WRITTEN TASK. Count the lines of the material that contain the word "account", and give only the number.
------------------------
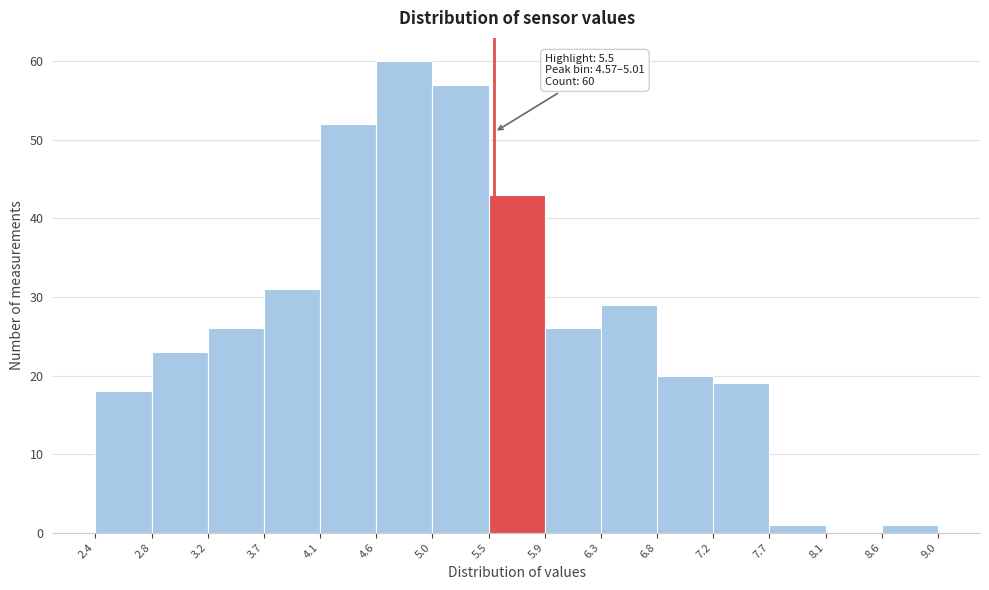

Which range on the x-axis has the tallest bar?

4.6 to 5.0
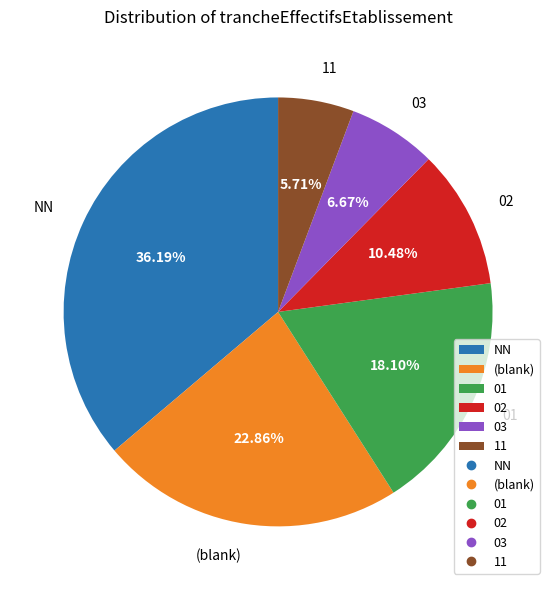

To the nearest percent, what portion does NN represent?

36%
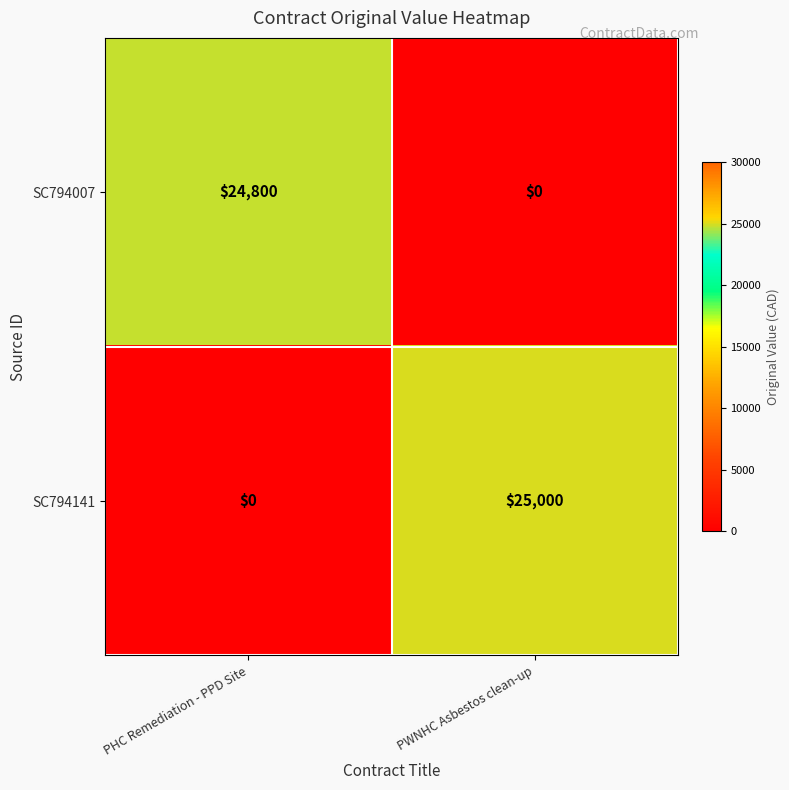

Which series has the largest range (max minus min)?

SC794141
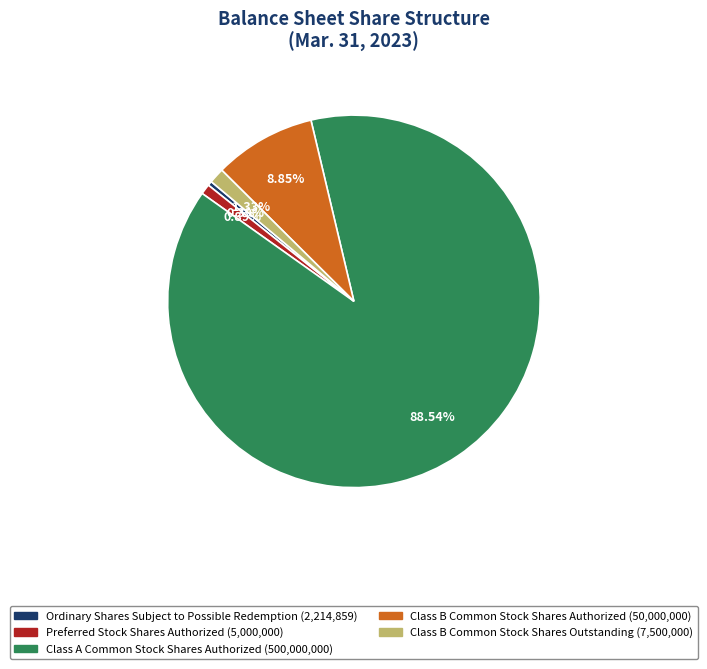

Combined, do Class A Common Stock Shares Authorized and Ordinary Shares Subject to Possible Redemption account for over 50%?

Yes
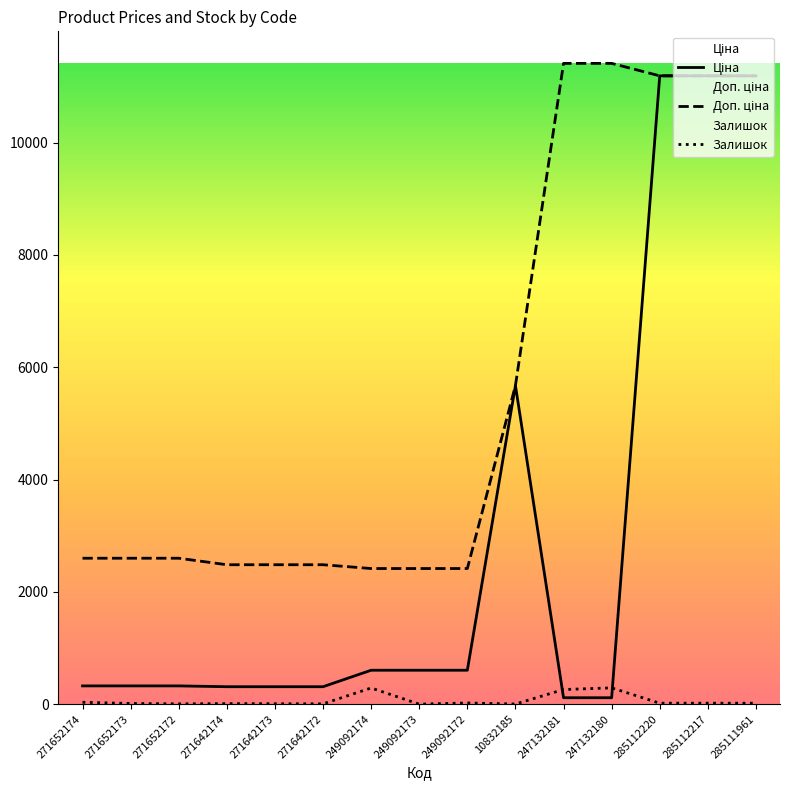

Reading left to right, extract all data points from this chart.

Ціна: 271652174=324.8	271652173=324.8	271652172=324.8	271642174=310.3	271642173=310.3	271642172=310.3	249092174=603.7	249092173=603.7	249092172=603.7	10832185=5673.8	247132181=114.1	247132180=114.1	285112220=11188.2	285112217=11188.2	285111961=11188.2
Доп. ціна: 271652174=2598.3	271652173=2598.3	271652172=2598.3	271642174=2482.4	271642173=2482.4	271642172=2482.4	249092174=2414.8	249092173=2414.8	249092172=2414.8	10832185=5673.8	247132181=11410.0	247132180=11410.0	285112220=11188.2	285112217=11188.2	285111961=11188.2
Залишок: 271652174=33.0	271652173=12.0	271652172=5.0	271642174=9.0	271642173=7.0	271642172=5.0	249092174=288.0	249092173=0.0	249092172=21.0	10832185=2.0	247132181=260.0	247132180=290.0	285112220=17.0	285112217=17.0	285111961=17.0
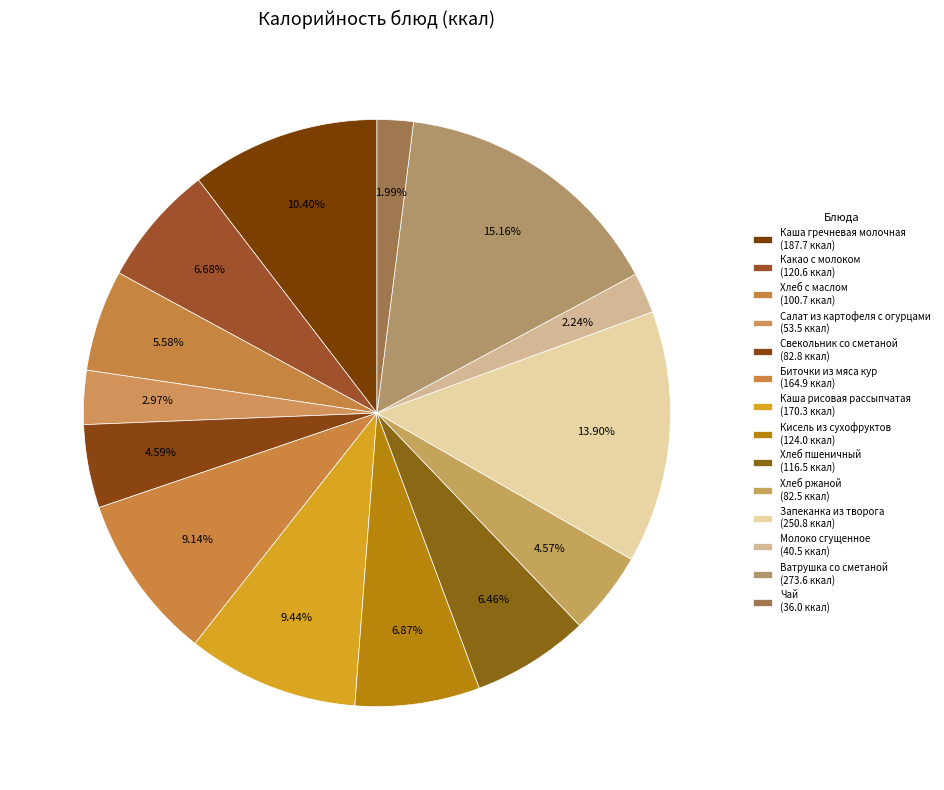

Does any single category account for the majority?

No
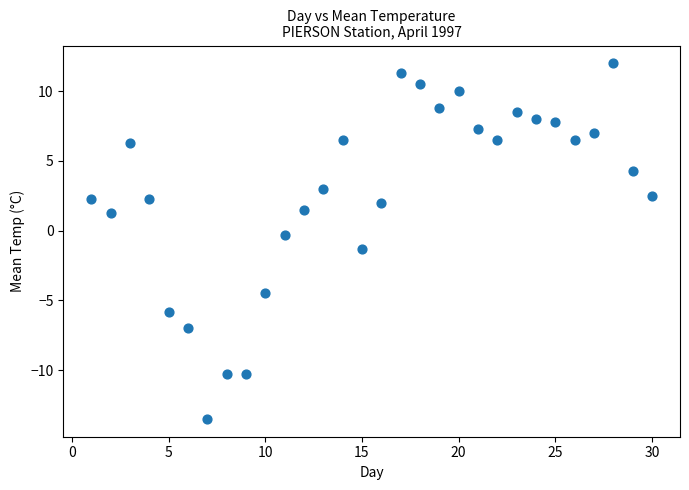

What is the range of X values (max minus min)?

29.0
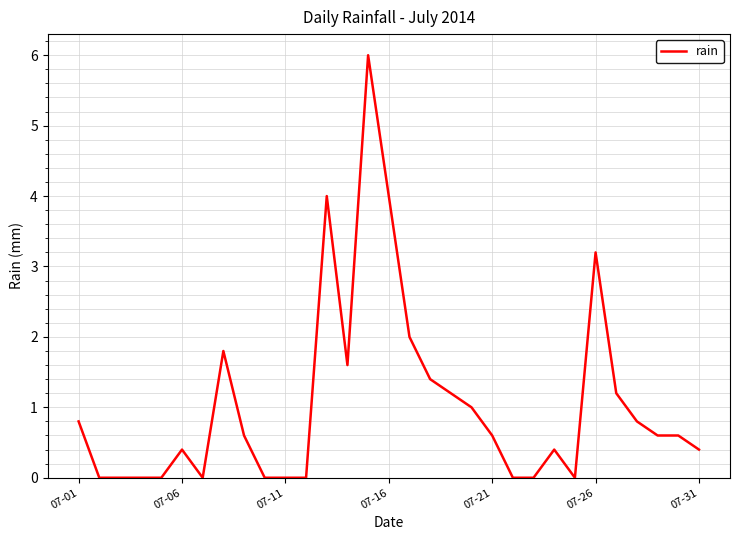

What is the greatest value displayed?

6.0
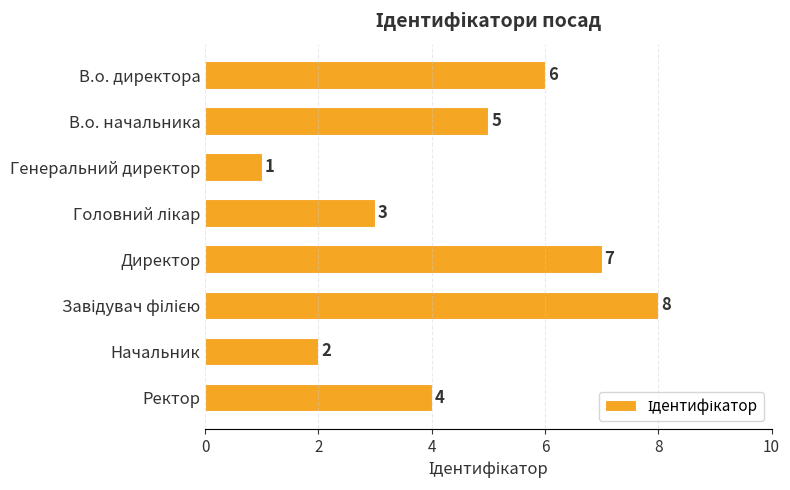

What is the difference between the values at Генеральний директор and Ректор?

3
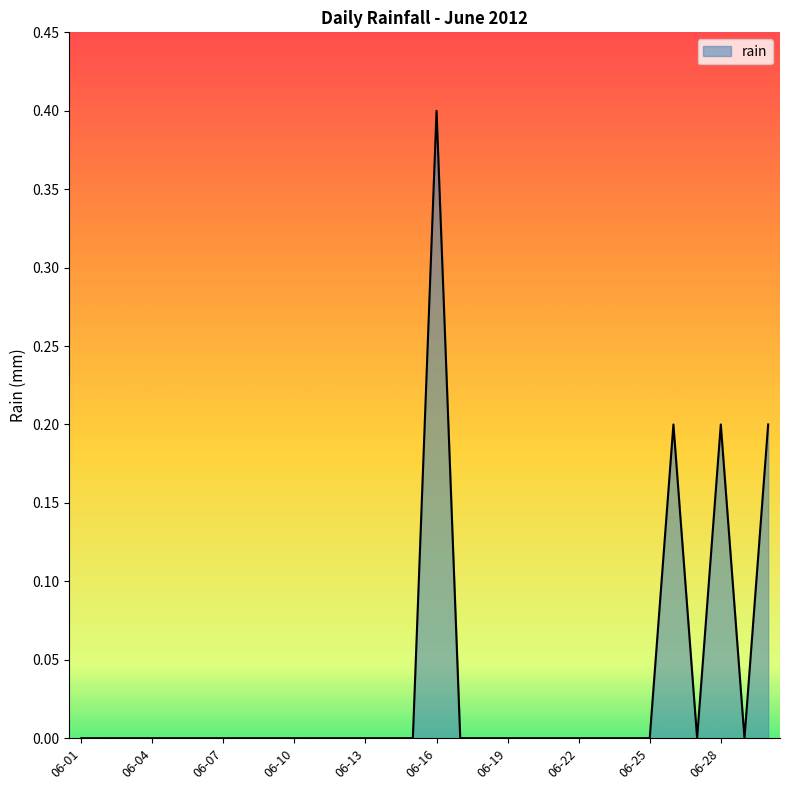

What is the difference between the maximum and minimum values?

0.4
------------------------
RESPONSE. 2